Three weeks later, on a sun-filled Saturday morning, another letter came, or rather, a note. The writing was just as bad, as if Chloe was getting at him for liking calligraphy. When Mum brought it to his room with a slavish bow, he was putting the finishing touches to his map of Treasure Island. When he had carefully washed his pens (Dad had always said you have to look
after your tools) he slumped down on his bed and held Chloe’s cheap, lined paper in his inky hands.
He read carefully
Dear Sam,
Perhaps my other letter didn’t get to you. Or maybe you’ve given me up. Weird things are happening and I do want you to come in the summer.

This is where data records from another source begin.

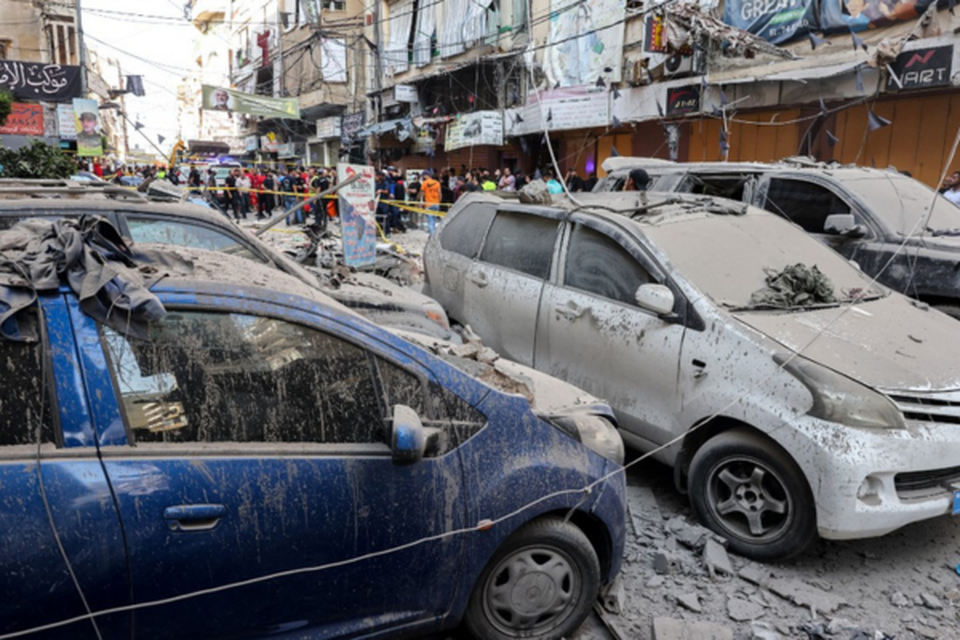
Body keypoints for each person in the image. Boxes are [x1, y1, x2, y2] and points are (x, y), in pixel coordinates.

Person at [420, 169, 442, 235]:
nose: (423, 177)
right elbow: (440, 193)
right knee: (434, 221)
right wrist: (439, 202)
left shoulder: (425, 183)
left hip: (428, 204)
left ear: (426, 175)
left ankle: (432, 237)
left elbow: (421, 193)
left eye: (423, 176)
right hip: (436, 204)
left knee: (430, 221)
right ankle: (433, 235)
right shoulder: (437, 183)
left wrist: (418, 200)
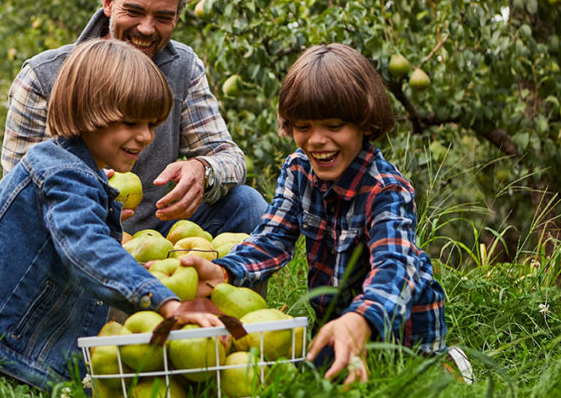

I have a friend here and he’s told me something unbelievable. He says, two years ago, Uncle George killed his daughter, Rosie. He has put up a memorial to her in the wood.
Can we fix the date?
Love Chloe.
Sam swung his legs over the side of the narrow bed and sat there. The letter filled him with a dark foreboding – the sort of feeling he had had when Mum picked up the note his father had left on the mantlepiece, underneath the clock. First Dad walking out then Chloe going off her head! It was too much!
‘Air,’ he thought and walked out.
He strode up the hill to the common and immediately felt different. Perhaps Chloe should come here instead. But it wasn’t on. There wasn’t enough room. He hurried over the common, hoping to come across the gang. But no one was about and his conscience was pricked. They must be revising. It was only two days to the first history paper. Good job he had a photographic memory.